Вуаль предыдущих прочтений не только заслоняет от нас оригинальный текст, или то, что учёные по договорённости признают за таковой. Рассказывают, что один английский священник, потрясая Библией короля Якоба и своим гневом ввергая паству в трепет, кричал с амвона: «Это не Библия! — и затем, после продолжительной паузы: — Это перевод Библии!» Кроме того ограниченного числа счастливцев — учёных владеющих древнегреческим языком, — все те, кто читает Гомера, читают не Гомера, а перевод Гомера. Среди них есть те, кому повезло держать в руках издание Александра Поупа или Роберта Фаглза; но есть и те, кому суждено довольствоваться «дословной» версией Т. С. Брэндрета или напыщенным интерпретационным переводом Ф. Л. Лукаса.

____

- **УСЛОВИЕ ЗАДАНИЯ**:
Выпишите из фрагмента о переводах дословно отрывок между словами «Вуаль предыдущих прочтений» и «переводом Ф. Л. Лукаса.», включая их самих. Следующие строки — отдельный материал.

____

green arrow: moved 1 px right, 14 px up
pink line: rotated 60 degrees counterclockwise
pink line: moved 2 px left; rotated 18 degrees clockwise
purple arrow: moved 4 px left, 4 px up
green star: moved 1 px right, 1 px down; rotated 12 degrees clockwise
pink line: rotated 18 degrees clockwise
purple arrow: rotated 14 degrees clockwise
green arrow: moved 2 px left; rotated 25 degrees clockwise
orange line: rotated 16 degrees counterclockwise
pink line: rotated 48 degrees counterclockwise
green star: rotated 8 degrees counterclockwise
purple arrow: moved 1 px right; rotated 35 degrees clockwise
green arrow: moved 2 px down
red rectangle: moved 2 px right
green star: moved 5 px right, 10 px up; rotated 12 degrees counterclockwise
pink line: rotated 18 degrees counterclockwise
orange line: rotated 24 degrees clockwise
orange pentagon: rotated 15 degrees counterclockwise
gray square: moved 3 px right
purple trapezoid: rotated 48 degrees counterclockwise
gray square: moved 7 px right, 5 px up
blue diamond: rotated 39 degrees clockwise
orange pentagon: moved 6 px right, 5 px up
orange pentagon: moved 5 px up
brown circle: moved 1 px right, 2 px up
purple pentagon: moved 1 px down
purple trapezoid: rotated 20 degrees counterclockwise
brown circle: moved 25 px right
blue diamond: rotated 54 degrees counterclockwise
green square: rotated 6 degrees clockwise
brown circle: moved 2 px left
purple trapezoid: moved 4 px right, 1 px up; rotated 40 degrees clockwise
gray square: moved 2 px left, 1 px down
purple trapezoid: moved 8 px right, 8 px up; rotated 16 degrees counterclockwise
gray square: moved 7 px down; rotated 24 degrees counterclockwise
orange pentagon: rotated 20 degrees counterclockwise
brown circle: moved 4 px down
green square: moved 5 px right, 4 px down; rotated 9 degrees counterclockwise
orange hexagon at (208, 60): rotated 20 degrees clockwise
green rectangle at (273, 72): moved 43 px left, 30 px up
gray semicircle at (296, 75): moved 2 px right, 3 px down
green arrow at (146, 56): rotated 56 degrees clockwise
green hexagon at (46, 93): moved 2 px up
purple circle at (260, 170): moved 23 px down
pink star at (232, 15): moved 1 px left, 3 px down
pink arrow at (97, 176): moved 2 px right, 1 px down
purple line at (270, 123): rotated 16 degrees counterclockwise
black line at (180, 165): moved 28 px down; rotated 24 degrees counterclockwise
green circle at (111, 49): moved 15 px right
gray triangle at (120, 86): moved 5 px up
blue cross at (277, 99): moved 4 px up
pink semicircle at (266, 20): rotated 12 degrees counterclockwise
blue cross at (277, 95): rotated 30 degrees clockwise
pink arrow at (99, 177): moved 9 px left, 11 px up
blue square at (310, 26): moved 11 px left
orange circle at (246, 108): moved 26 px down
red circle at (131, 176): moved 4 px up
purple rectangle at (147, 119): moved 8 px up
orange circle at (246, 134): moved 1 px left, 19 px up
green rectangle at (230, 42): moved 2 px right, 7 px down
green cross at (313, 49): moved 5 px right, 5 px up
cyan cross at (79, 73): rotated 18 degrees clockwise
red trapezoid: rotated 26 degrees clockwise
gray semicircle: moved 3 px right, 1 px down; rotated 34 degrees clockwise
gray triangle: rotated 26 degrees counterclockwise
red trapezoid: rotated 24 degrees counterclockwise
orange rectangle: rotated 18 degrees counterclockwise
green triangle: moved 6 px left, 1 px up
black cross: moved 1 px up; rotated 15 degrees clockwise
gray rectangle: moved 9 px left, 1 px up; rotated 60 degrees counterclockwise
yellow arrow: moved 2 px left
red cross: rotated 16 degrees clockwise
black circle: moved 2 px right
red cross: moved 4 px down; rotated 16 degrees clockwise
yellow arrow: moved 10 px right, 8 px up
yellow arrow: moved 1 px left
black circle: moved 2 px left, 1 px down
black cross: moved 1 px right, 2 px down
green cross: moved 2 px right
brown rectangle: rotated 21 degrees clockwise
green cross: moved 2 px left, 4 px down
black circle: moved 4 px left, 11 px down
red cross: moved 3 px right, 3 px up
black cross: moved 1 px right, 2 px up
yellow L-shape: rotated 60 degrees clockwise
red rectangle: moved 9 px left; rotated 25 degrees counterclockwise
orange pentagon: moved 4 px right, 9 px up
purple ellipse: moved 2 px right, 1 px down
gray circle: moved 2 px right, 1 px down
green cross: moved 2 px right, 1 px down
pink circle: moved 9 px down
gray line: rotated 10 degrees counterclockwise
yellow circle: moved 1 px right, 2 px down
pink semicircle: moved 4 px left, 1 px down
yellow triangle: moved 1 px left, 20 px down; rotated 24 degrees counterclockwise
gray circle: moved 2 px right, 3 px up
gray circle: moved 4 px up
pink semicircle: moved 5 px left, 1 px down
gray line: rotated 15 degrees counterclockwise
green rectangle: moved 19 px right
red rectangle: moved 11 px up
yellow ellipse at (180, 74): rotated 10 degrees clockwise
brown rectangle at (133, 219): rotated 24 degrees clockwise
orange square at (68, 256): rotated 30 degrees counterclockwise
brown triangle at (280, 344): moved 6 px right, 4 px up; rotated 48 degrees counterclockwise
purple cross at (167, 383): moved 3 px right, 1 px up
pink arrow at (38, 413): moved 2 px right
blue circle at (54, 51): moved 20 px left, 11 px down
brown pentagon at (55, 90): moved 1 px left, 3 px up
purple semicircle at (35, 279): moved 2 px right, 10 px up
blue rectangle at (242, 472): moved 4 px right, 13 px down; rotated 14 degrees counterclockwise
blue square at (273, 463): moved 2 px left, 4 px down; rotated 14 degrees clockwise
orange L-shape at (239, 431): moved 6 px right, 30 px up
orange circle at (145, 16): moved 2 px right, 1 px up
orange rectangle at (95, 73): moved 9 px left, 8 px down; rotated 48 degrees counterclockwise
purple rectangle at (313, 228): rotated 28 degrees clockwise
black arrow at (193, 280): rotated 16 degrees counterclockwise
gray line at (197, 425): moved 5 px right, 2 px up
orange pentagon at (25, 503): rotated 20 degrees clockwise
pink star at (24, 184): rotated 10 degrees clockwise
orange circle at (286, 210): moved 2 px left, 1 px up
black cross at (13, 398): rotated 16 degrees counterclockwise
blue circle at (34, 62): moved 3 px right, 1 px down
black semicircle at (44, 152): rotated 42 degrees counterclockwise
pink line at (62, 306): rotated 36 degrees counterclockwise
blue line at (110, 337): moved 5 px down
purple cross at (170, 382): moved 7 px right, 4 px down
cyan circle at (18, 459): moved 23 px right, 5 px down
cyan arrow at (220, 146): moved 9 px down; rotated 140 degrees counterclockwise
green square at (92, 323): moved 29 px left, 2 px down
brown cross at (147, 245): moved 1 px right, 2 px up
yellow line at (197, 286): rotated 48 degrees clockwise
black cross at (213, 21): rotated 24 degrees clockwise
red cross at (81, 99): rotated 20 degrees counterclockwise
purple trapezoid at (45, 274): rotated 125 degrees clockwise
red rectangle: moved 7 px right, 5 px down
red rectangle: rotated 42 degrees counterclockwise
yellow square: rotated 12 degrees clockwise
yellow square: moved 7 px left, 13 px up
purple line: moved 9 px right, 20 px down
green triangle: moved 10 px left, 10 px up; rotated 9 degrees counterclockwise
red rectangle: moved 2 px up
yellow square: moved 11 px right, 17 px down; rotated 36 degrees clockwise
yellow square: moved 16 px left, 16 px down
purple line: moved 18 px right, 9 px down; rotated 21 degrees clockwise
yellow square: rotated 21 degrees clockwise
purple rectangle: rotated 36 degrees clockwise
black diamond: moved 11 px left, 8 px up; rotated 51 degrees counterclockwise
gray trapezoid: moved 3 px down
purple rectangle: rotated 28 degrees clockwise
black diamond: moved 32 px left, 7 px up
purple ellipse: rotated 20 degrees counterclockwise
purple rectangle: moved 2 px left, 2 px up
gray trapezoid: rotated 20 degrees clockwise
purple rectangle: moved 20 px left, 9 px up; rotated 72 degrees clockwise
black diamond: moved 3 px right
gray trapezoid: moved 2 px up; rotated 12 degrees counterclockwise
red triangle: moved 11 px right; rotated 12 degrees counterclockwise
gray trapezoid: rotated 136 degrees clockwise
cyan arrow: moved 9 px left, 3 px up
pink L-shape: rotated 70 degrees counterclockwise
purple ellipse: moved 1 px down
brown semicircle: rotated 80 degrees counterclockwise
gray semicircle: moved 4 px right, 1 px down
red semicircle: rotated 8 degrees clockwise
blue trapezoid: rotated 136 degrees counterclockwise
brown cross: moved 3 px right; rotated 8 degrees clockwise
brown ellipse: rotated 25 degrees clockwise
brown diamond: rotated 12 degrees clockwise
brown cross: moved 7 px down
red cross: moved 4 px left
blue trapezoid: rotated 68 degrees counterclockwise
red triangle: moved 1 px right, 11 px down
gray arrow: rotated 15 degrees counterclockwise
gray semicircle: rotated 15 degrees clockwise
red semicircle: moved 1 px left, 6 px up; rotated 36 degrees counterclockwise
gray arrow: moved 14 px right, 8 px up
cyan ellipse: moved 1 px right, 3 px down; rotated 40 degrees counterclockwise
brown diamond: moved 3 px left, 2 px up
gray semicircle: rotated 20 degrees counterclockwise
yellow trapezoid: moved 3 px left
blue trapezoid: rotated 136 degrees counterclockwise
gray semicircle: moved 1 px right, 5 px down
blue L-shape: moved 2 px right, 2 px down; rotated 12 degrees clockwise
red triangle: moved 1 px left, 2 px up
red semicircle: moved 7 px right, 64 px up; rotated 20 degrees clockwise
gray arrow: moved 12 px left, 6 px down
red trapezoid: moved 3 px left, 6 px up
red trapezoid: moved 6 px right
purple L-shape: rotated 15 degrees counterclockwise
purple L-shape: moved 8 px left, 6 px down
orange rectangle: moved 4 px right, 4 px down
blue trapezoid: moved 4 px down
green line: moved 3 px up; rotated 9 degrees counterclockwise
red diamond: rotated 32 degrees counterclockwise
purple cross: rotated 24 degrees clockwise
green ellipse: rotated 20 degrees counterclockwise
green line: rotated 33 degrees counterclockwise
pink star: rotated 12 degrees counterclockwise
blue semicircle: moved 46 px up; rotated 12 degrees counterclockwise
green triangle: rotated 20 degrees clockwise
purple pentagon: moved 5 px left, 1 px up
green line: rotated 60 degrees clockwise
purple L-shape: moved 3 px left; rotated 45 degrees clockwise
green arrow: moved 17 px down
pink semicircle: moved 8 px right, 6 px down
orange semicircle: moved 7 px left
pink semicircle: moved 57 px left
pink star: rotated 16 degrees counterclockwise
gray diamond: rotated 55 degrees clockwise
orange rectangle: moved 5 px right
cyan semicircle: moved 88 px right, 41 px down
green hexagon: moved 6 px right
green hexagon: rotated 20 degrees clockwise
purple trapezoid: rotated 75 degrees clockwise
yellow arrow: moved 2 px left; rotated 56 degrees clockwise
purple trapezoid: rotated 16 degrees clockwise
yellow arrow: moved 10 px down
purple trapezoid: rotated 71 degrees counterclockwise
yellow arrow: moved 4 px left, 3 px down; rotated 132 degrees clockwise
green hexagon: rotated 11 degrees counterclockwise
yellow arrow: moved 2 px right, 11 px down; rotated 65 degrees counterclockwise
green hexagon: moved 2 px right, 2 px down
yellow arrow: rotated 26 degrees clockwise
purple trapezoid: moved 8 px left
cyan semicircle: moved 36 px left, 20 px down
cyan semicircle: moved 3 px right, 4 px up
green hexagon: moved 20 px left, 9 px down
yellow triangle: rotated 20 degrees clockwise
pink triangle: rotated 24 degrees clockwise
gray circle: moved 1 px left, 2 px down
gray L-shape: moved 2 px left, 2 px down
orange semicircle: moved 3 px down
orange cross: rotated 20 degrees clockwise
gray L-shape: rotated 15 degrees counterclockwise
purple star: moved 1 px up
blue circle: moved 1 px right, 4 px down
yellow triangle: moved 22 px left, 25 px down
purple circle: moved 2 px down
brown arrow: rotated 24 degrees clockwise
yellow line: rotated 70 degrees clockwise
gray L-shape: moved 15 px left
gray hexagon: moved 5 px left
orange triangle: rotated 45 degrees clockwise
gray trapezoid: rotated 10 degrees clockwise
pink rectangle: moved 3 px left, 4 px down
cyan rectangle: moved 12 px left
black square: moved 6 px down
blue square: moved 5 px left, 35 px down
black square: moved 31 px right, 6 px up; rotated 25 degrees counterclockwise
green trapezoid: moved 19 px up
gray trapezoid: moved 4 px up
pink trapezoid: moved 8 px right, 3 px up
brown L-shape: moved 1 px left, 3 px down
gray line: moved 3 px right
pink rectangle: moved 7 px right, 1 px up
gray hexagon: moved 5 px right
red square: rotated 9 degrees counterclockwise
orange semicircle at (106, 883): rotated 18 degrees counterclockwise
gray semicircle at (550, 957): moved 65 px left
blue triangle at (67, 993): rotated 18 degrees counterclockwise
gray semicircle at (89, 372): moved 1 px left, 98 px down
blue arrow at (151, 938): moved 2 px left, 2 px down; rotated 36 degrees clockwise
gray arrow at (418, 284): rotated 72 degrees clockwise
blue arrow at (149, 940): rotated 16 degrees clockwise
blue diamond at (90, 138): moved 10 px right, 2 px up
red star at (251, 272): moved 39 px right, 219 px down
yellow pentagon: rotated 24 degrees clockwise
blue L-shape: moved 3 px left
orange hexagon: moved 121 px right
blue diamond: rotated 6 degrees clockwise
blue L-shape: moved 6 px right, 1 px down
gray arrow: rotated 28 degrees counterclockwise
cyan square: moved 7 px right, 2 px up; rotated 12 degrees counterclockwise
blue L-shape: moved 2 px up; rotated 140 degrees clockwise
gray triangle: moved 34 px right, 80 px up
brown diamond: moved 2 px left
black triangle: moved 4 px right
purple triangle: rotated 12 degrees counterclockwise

____

- **ОТВЕТ**:
Вуаль предыдущих прочтений не только заслоняет от нас оригинальный текст, или то, что учёные по договорённости признают за таковой. Рассказывают, что один английский священник, потрясая Библией короля Якоба и своим гневом ввергая паству в трепет, кричал с амвона: «Это не Библия! — и затем, после продолжительной паузы: — Это перевод Библии!» Кроме того ограниченного числа счастливцев — учёных владеющих древнегреческим языком, — все те, кто читает Гомера, читают не Гомера, а перевод Гомера. Среди них есть те, кому повезло держать в руках издание Александра Поупа или Роберта Фаглза; но есть и те, кому суждено довольствоваться «дословной» версией Т. С. Брэндрета или напыщенным интерпретационным переводом Ф. Л. Лукаса.